La maggiorazione spetta in maniera differente a seconda delle situazioni, alcune delle quali dipendono ancora dall’Isee ma si ricollegano ai seguenti casi particolari:

  • per figli fino a un anno d'età, gli importi dell'assegno unico aumentano del 50% virgola in pratica vo chi percepisce 175 euro dovrebbe arrivare a superare i 260 euro fino al compimento dell'anno del bambino (con Isee fino a 15.000), mentre i 50 euro diventeranno 75 euro;
  • a partire dal terzo figlio, la stessa maggiorazione, riconosciuta per i bambini fino all’anno di età, viene riconosciuta fino al compimento del terzo anno d’età di ogni figlio del nucleo che soddisfi questo requisito per redditi Isee massimi di 40 mila euro;
  • a partire dal terzo figlio, un importo mensile variabile tra i 15 e gli 85 euro. Per redditi Isee fino a 15.000 euro spetta in misura piena, poi decresce fino a 15 euro che spettano a chi possiede almeno 40.000 euro di reddito Isee;
  • se entrambi i genitori lavorano, un importo mensile di 30 euro a figlio che decrescono fino ad azzerarsi per Isee superiori ai 40.000 euro. Si considerano come lavoratori i dipendenti, i pensionati, gli autonomi e i titolari di reddito d’impresa;
  • per le mamme under 21, un importo di 20 euro mensili a figlio a prescindere dall’Isee;
  • in caso di 4 o più figli un importo forfettario di 150 euro mensili;
  • Fino al 2024 per i nuclei con Isee fino a 25.000 euro, è istituita una ulteriore maggiorazione, calcolata dall’INPS, che viene riconosciuta solo a chi percepiva già gli assegni al nucleo familiare. Questa maggiorazione viene calcolata come differenza tra quanto si percepisce con l’assegno unico e quanto si percepiva come detrazioni e ANF. Se con l’assegno unico il nucleo familiare dovesse ottenere un importo inferiore, l’Inps riconosce automaticamente questa differenza insieme all’assegno. Attenzione però, nel 2022 la differenza viene riconosciuta interamente, nel 2023 per 2 terzi e nel 2024 e nei mesi di gennaio e febbraio del 2025 per un terzo.

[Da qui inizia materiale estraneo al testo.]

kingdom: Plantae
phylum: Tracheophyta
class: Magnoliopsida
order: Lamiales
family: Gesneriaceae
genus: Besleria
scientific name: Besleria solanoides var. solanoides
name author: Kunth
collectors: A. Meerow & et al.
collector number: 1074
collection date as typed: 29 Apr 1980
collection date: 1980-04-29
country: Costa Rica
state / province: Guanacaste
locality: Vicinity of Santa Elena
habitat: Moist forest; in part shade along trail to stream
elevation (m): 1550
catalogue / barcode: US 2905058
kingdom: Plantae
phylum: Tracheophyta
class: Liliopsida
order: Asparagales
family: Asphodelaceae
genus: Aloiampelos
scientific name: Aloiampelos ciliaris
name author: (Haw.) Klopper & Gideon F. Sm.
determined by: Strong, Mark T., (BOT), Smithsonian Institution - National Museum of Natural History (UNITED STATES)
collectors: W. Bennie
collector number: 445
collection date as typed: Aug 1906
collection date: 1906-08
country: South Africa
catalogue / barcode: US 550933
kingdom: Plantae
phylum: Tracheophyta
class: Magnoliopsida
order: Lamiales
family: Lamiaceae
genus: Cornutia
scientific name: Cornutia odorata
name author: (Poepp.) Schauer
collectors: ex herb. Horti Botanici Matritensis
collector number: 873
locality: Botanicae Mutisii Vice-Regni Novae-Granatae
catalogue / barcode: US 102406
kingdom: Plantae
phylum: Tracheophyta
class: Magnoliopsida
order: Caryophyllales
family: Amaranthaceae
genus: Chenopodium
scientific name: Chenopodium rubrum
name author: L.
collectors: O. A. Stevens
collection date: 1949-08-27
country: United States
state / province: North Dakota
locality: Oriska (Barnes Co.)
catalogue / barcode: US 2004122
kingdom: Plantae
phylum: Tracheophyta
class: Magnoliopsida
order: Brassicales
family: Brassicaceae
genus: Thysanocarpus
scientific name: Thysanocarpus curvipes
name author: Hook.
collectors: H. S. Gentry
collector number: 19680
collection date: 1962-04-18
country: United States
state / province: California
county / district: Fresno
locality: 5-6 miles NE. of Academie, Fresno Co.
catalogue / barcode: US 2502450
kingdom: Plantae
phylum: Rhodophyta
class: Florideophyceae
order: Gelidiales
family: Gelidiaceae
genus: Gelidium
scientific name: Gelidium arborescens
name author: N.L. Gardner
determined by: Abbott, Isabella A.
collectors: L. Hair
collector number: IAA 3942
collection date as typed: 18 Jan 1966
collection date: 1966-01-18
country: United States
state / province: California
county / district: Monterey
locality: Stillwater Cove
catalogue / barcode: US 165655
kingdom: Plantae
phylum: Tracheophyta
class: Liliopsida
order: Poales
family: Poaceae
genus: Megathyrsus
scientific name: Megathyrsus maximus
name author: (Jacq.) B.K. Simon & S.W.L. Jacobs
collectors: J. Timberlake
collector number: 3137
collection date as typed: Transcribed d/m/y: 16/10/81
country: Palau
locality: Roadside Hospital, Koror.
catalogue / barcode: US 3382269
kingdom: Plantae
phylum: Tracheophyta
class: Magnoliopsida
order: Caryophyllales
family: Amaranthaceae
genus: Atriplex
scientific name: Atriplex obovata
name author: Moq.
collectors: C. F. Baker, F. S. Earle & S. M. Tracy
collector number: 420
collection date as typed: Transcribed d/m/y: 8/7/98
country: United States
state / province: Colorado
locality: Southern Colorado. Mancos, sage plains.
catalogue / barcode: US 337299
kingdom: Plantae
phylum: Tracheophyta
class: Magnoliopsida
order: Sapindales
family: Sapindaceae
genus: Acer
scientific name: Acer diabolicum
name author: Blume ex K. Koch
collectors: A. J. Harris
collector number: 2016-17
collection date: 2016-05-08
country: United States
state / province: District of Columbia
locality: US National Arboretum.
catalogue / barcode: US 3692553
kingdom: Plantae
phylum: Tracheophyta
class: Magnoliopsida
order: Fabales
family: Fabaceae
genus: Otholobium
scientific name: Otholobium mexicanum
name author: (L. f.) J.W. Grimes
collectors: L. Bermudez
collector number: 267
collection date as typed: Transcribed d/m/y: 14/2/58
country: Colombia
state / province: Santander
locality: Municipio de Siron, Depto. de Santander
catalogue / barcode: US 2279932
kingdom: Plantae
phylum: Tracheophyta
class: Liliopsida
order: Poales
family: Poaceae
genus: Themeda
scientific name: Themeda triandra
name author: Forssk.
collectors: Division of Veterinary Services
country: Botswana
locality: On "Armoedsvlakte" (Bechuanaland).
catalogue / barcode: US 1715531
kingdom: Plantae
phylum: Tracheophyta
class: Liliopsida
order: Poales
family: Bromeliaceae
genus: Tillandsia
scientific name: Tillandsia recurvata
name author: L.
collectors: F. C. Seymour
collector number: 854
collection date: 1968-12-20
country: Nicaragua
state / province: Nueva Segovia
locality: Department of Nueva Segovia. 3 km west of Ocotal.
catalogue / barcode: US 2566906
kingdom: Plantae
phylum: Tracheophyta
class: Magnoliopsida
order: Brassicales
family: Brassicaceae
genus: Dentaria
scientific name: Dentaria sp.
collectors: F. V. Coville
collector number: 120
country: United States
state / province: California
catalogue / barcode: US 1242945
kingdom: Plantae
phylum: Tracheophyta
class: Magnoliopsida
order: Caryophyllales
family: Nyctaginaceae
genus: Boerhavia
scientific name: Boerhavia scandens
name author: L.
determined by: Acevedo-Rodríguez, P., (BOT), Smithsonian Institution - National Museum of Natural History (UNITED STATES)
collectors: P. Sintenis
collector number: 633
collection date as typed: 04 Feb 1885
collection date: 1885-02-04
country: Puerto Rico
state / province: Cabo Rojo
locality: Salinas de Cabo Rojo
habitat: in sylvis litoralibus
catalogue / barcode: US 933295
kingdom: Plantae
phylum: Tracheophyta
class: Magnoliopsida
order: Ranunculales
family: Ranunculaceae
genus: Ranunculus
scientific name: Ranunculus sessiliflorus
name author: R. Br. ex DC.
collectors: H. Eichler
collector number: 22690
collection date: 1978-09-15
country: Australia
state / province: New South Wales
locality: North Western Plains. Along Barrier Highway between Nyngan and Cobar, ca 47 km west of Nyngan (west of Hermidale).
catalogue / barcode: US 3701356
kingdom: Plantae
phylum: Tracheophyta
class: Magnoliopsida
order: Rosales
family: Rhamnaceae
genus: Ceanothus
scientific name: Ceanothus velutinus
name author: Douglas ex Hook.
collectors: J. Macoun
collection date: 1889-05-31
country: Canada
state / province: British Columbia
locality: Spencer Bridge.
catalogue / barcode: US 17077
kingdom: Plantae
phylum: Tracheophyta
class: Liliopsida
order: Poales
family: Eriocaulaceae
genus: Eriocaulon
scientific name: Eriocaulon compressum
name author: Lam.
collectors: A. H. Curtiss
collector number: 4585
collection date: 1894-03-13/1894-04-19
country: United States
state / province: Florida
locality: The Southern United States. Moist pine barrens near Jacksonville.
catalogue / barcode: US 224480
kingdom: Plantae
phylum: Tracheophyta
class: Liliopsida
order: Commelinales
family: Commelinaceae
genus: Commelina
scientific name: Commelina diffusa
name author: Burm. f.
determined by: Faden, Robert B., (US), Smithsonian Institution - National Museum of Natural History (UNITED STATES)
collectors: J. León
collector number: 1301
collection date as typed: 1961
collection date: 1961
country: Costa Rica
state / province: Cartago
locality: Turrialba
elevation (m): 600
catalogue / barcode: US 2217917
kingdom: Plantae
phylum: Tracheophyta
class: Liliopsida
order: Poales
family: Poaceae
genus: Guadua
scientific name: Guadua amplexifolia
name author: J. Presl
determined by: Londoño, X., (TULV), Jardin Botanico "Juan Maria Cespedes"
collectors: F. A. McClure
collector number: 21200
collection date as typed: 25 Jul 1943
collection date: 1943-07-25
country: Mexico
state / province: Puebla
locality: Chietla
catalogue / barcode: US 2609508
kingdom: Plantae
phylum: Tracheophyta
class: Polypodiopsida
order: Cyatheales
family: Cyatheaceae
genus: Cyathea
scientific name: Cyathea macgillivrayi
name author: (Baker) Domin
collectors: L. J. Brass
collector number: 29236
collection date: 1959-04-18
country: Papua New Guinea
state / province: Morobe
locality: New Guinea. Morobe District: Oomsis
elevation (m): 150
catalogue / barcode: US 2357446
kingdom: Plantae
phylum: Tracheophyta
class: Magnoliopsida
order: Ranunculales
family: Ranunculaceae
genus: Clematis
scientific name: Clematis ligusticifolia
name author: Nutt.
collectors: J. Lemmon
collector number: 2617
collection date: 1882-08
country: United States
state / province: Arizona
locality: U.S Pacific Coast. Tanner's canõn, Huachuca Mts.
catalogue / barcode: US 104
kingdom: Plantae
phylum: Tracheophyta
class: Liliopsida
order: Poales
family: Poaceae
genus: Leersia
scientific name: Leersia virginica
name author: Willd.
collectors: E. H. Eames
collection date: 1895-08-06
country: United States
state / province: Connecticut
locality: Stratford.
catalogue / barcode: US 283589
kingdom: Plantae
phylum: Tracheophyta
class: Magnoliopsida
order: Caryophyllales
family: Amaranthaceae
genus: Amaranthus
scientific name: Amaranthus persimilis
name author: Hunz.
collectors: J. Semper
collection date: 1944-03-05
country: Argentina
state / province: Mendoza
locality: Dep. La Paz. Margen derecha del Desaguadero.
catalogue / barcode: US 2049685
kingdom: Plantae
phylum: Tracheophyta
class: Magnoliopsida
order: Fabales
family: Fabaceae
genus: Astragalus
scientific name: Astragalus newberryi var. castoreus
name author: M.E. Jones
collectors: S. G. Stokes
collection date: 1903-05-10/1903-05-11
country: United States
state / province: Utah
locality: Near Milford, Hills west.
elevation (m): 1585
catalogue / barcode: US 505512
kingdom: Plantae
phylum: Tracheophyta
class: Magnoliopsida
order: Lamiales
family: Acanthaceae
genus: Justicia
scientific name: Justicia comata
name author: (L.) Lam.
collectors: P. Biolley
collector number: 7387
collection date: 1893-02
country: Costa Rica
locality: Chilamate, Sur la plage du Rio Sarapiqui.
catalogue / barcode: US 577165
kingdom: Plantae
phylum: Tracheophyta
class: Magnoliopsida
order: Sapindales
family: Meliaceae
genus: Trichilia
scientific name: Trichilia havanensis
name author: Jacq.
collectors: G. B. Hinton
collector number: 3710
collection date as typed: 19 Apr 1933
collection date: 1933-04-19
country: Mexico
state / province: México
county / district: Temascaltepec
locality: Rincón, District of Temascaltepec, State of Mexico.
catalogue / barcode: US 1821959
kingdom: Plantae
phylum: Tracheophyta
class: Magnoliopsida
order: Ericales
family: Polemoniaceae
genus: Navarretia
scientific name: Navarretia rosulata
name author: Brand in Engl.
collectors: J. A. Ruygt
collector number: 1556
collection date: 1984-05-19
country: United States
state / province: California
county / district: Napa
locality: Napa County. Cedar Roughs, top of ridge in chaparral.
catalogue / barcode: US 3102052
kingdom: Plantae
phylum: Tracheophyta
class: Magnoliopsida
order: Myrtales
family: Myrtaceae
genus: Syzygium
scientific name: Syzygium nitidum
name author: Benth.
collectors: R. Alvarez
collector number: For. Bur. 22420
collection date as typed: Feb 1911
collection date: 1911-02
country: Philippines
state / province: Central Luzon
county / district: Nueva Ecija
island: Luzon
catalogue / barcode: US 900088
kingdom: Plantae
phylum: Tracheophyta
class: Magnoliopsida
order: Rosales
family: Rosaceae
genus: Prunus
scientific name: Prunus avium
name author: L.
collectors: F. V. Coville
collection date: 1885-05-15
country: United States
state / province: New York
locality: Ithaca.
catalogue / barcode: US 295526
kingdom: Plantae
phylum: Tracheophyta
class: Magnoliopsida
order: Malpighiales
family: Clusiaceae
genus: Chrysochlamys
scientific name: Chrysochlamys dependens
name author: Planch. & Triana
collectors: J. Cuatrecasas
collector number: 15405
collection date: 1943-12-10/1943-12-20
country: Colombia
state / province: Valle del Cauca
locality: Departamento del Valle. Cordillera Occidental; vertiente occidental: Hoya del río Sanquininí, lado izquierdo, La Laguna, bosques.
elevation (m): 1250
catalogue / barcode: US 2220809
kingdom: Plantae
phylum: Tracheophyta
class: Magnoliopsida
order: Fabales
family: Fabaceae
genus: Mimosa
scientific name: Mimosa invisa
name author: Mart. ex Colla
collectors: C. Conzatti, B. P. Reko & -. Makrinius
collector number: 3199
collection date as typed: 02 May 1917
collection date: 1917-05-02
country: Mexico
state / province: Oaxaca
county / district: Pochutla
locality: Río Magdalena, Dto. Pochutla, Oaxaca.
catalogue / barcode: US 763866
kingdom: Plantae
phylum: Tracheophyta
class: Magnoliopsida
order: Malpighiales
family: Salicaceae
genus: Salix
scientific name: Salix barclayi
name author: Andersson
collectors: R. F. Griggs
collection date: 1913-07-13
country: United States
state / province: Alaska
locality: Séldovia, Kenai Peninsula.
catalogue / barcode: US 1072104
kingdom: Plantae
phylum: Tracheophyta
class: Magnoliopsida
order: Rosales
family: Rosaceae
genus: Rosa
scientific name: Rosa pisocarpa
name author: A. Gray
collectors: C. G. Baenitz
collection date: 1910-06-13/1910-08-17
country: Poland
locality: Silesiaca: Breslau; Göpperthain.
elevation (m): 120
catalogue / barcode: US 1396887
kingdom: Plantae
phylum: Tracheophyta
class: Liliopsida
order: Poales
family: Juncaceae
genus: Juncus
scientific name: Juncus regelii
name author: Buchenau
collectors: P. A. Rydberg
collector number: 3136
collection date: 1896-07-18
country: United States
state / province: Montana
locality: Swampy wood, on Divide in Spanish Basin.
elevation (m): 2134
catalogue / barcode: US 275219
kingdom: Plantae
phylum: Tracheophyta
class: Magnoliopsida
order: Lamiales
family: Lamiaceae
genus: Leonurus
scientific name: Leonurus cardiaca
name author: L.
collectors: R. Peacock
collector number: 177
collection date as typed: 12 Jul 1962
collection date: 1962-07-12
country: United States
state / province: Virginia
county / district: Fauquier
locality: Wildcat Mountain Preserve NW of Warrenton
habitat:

In ogni caso, chi non presenta l’Isee ha diritto agli importi minimi, di fatto si presume che il nucleo familiare possegga un Isee di almeno 40.000 euro.

Facciamo qualche esempio:
  • se una coppia ha un reddito Isee di oltre 40 mila euro e due figli minorenni percepirà 100 euro al mese a prescindere dal fatto che lavorino o no entrambi, se la madre però ha meno di 21 anni l’assegno diventa di 140 euro. Attualmente un nucleo familiare con un Isee di 40.000 euro può percepire circa 50/60 euro al mese di detrazioni per i figli a carico e non ha diritto all’assegno al nucleo familiare.
  • Una coppia che ha un reddito Isee inferiore a 15.000 euro e un figlio percepirà 175 euro al mese, che diventano 205 se entrambi lavorano. Attualmente un nucleo familiare con un Isee di 15.000 euro può percepire circa 80/90 euro al mese di detrazioni per i figli a carico cui si sommano 46 euro mensili di assegni al nucleo famigliare per un totale di 126/136 euro al mese.

La maggiorazione per la disabilità

Oltre agli importi che abbiamo appena visto, in caso di disabilità dei figli vengono riconosciute delle maggiorazioni specifiche che variano in funzione del grado di disabilità e dell’età del figlio.

Le maggiorazioni si sommano agli importi visti nel paragrafo precedente, per i quali non si considera alcun limite di età per i figli disabili ma solo la variazione dell’Isee. Le maggiorazioni sono:

Età del figlio  Grado di disabilità  Maggiorazione spettante
 Da 0 a 20 anni  Media  85 euro
 Grave  95 euro
 Non autosufficiente  105 euro
 Pari o superiore a 21 anni    0 euro, spetta l’AUU calcolato in base all’Isee per i figli minorenni

Inoltre, la maggiorazione prevista per i nuclei familiari con Isee inferiore a 25.000 euro, viene aumentata di 120 euro a nucleo familiare.

In ogni caso, l’importo dell’assegno unico non costituisce reddito e non viene conteggiato per la richiesta di prestazioni sociali agevolate, dei trattamenti assistenziali o di altri benefici previsti in favore dei figli con disabilità.